---------- MATERIAL FOR THE TASK ----------

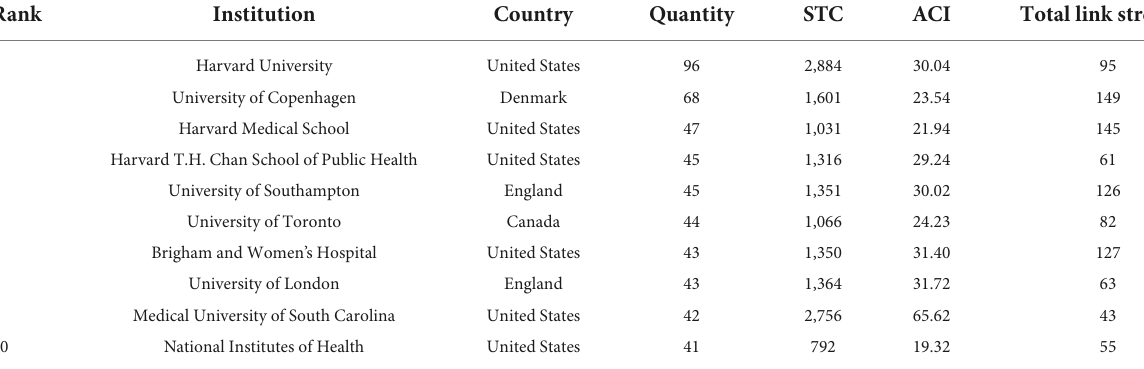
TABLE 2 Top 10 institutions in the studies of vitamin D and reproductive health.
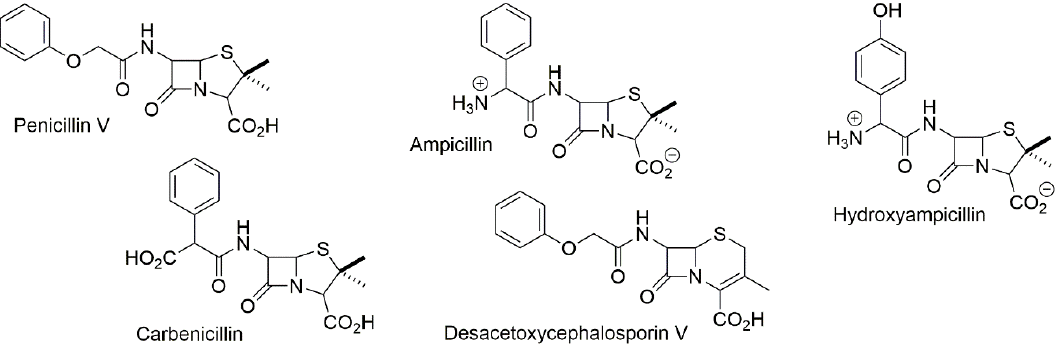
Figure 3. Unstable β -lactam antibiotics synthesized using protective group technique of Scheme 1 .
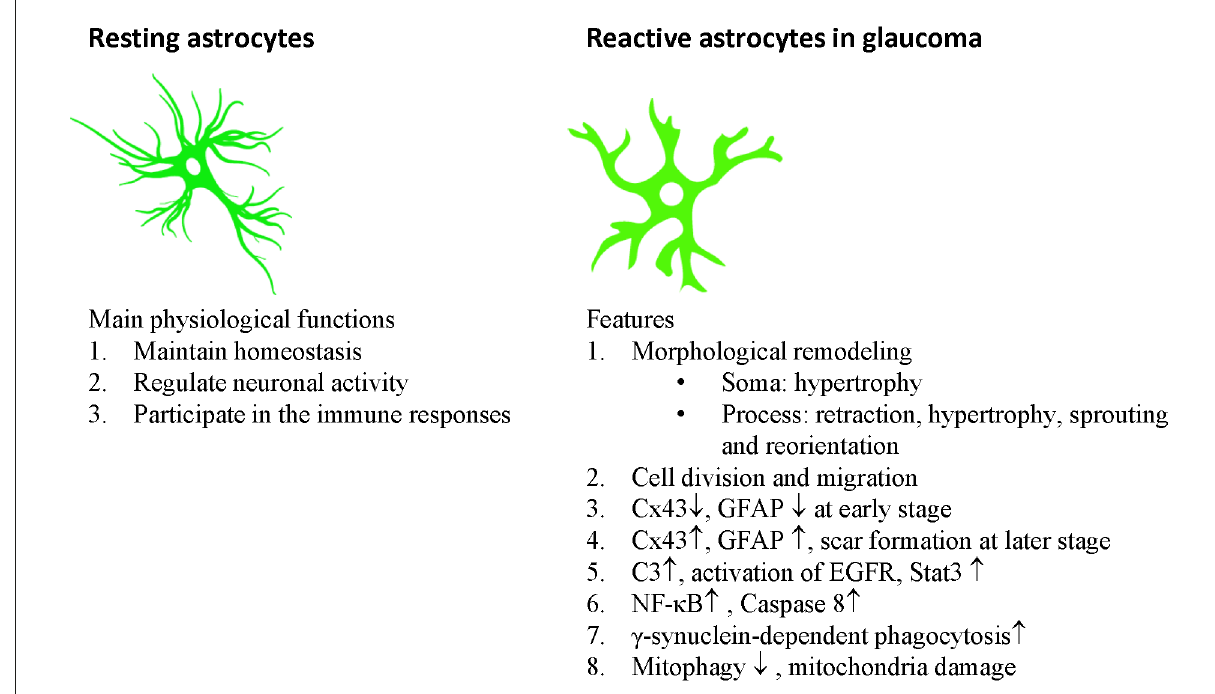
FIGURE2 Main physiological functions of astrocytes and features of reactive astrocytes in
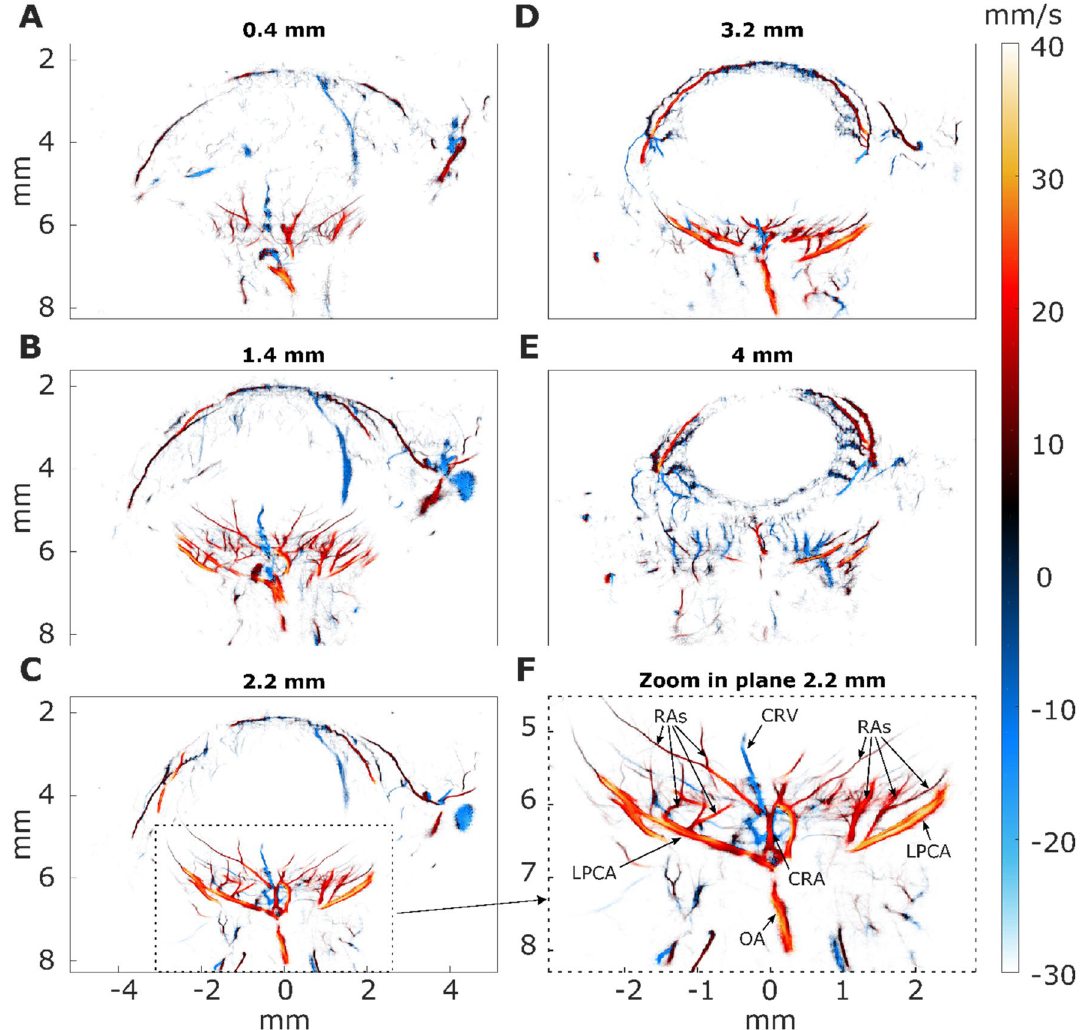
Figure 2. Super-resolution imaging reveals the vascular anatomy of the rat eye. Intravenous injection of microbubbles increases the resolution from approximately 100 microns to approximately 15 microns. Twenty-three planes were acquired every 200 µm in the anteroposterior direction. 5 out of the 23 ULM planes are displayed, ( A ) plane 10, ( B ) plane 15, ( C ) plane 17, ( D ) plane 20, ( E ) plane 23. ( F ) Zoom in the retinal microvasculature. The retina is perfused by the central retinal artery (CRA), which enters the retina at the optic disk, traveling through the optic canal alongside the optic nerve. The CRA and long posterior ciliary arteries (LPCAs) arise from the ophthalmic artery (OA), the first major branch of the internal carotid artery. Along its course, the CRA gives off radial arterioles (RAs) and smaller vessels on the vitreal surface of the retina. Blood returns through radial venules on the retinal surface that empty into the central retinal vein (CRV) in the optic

----------
---------- MATERIAL FOR THE TASK ----------

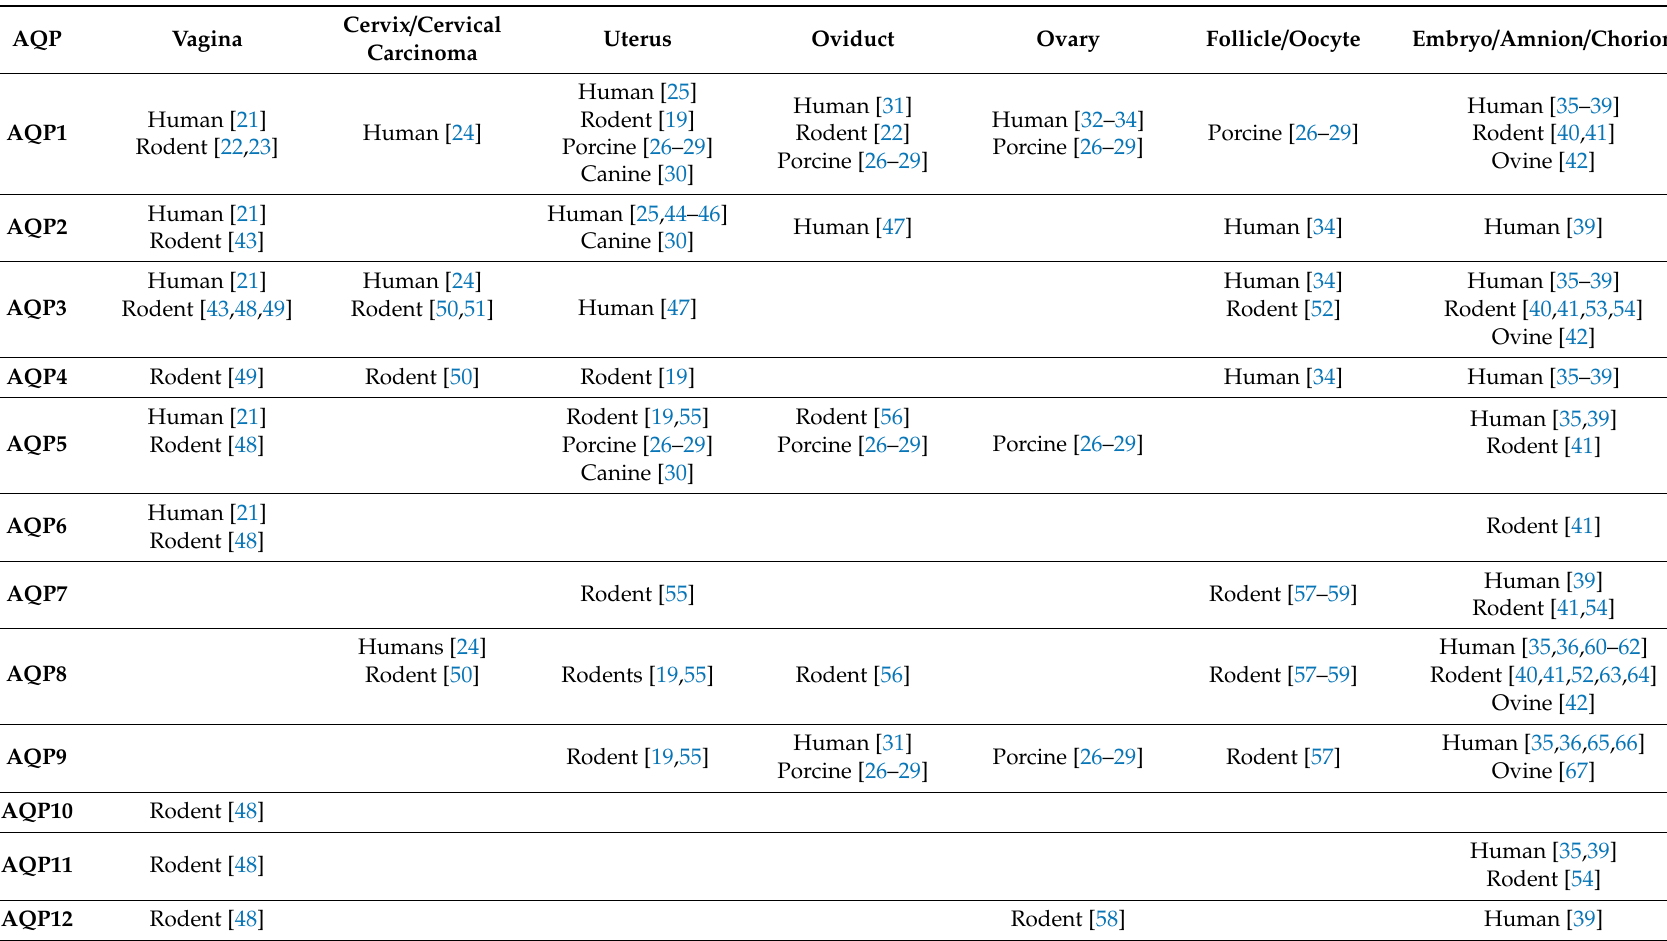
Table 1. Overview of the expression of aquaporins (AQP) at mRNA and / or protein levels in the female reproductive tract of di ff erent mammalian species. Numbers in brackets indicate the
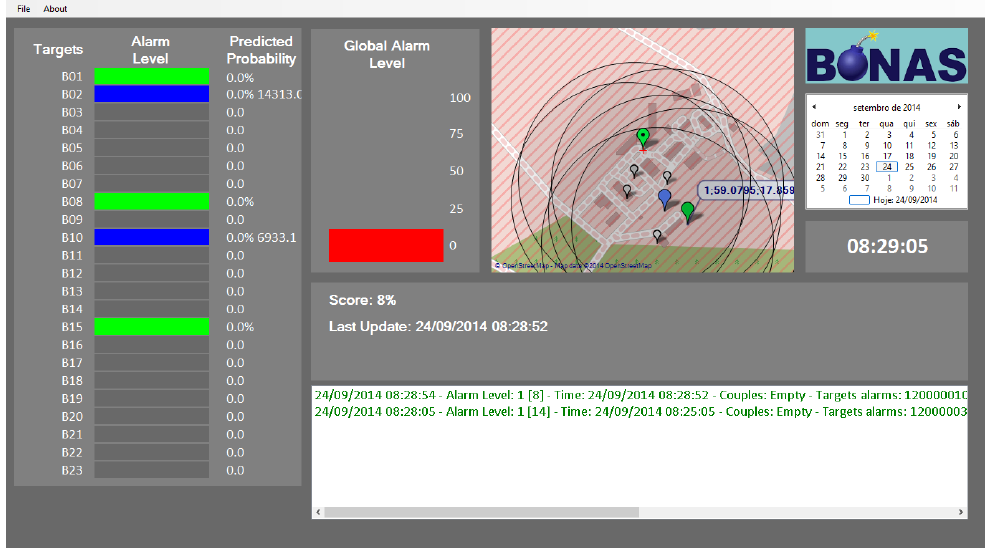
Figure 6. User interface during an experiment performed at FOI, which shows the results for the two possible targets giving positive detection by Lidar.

----------

PROBLEM DESCRIPTION: Among the records, find every line holding the word "reproductive" and copy it.

SOLUTION TO THE PROBLEM:
TABLE 2 Top 10 institutions in the studies of vitamin D and reproductive health.
Table 1. Overview of the expression of aquaporins (AQP) at mRNA and / or protein levels in the female reproductive tract of di ff erent mammalian species. Numbers in brackets indicate the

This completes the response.